### Data supplied
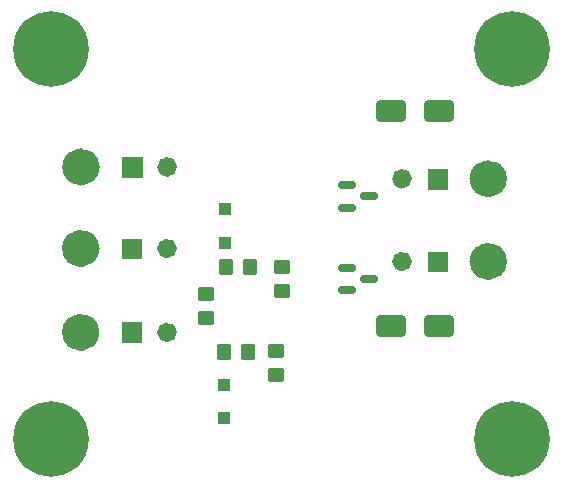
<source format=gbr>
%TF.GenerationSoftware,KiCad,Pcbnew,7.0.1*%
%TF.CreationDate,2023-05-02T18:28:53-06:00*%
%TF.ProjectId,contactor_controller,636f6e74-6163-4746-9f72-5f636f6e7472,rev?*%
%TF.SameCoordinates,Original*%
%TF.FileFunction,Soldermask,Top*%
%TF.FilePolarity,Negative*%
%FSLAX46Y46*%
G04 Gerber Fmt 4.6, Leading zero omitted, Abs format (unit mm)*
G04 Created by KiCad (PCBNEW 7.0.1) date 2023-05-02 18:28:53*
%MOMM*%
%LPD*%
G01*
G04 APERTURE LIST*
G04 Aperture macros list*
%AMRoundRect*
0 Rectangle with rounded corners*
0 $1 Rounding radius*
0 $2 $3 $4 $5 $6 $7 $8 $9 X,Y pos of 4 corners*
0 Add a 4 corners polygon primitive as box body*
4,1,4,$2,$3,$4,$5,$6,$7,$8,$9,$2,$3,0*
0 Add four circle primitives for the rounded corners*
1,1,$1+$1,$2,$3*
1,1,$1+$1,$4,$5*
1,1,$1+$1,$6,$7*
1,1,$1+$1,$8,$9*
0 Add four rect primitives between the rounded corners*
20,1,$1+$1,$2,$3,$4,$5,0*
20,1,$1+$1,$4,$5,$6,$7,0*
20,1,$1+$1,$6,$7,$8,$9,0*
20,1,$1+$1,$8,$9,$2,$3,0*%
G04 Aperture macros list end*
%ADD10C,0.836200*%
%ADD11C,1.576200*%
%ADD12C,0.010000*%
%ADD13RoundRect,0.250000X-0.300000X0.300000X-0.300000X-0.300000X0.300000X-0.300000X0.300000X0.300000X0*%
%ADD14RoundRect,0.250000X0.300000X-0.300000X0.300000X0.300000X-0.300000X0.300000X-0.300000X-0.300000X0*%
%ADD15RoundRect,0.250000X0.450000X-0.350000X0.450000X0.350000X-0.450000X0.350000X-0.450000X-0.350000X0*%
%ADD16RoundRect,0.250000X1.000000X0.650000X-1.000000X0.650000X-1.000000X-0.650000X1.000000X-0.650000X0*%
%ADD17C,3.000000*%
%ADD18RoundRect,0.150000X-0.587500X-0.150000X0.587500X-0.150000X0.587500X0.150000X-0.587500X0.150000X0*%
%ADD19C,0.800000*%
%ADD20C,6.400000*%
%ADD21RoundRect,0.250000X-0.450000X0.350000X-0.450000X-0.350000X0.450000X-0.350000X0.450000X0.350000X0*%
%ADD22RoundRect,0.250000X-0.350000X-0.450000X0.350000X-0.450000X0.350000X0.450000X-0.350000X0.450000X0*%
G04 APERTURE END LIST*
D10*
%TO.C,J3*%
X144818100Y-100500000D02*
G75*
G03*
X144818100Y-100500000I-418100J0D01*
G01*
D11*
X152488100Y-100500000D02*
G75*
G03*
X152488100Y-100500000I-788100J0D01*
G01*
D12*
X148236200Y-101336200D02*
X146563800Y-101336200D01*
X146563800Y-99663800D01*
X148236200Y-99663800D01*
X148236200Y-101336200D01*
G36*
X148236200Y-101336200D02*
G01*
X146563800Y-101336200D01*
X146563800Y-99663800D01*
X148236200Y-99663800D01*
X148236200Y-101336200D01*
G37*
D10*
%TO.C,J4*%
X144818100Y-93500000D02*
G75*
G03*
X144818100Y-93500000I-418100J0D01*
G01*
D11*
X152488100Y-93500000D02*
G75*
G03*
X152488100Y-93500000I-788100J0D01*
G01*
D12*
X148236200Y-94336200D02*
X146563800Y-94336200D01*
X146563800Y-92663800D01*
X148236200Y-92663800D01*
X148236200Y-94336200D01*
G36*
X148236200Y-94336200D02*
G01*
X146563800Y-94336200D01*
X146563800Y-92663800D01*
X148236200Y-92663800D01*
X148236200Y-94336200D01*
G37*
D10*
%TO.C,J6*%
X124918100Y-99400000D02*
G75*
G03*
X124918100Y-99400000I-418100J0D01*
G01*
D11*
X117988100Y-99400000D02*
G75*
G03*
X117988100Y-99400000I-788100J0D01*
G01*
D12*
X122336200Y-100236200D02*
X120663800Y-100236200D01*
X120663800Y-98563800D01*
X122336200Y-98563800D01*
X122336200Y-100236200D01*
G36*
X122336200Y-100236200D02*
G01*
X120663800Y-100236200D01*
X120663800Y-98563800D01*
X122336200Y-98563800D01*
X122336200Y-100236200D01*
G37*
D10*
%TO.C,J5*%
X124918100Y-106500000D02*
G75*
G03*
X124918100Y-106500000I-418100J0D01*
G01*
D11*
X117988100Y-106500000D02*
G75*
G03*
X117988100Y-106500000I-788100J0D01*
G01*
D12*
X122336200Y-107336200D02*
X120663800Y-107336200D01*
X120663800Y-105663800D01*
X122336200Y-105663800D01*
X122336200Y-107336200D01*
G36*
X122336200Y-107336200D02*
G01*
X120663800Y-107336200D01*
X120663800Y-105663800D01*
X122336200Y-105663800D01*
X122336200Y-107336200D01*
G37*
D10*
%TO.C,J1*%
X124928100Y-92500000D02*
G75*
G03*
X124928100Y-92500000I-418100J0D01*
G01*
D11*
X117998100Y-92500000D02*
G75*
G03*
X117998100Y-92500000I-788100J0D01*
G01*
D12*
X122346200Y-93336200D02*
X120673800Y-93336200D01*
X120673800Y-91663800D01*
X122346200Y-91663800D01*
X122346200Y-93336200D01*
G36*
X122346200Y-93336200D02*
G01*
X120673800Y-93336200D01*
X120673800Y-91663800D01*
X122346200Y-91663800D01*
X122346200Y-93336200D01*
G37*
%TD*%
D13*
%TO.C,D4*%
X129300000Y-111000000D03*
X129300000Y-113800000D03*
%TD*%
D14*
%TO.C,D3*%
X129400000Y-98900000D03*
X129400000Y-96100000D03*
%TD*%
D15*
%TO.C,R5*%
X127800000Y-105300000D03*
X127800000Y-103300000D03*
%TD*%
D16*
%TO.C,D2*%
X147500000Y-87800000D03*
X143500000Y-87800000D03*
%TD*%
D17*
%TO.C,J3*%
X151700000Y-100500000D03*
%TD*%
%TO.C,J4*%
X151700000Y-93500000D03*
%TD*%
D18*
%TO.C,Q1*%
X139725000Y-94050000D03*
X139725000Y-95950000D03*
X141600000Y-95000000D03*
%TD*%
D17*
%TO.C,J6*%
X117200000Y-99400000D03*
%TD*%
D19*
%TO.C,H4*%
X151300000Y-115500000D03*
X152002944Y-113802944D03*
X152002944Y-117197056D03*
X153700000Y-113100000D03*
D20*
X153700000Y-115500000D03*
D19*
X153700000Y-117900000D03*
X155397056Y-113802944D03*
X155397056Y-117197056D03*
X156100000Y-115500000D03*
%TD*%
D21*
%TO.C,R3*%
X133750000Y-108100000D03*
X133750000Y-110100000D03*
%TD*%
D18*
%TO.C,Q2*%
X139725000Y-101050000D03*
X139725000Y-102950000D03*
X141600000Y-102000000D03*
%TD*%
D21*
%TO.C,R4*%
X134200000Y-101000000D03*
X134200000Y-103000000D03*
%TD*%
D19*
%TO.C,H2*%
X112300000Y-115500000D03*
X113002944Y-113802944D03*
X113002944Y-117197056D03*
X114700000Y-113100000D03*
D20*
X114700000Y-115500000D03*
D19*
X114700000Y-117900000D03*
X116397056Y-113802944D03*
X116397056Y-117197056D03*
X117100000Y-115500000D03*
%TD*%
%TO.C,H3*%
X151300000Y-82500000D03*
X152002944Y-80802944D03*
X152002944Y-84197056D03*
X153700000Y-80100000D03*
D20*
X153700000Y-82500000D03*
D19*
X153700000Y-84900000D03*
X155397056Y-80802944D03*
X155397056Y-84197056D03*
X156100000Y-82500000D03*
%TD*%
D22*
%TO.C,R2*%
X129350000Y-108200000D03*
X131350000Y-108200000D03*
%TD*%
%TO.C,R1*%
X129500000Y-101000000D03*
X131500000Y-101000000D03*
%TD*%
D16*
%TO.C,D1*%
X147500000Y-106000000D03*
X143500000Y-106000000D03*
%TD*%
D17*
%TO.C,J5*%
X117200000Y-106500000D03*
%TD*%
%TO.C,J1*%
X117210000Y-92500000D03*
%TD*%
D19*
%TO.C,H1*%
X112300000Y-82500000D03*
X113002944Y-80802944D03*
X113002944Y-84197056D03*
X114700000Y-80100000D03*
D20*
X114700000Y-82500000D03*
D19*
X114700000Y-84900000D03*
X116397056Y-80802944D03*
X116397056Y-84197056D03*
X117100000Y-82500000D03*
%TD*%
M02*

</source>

### Try it
Scan the entries above for the word "four" and collect each line holding it.

### Solution to the exercise
0 Add four circle primitives for the rounded corners*
0 Add four rect primitives between the rounded corners*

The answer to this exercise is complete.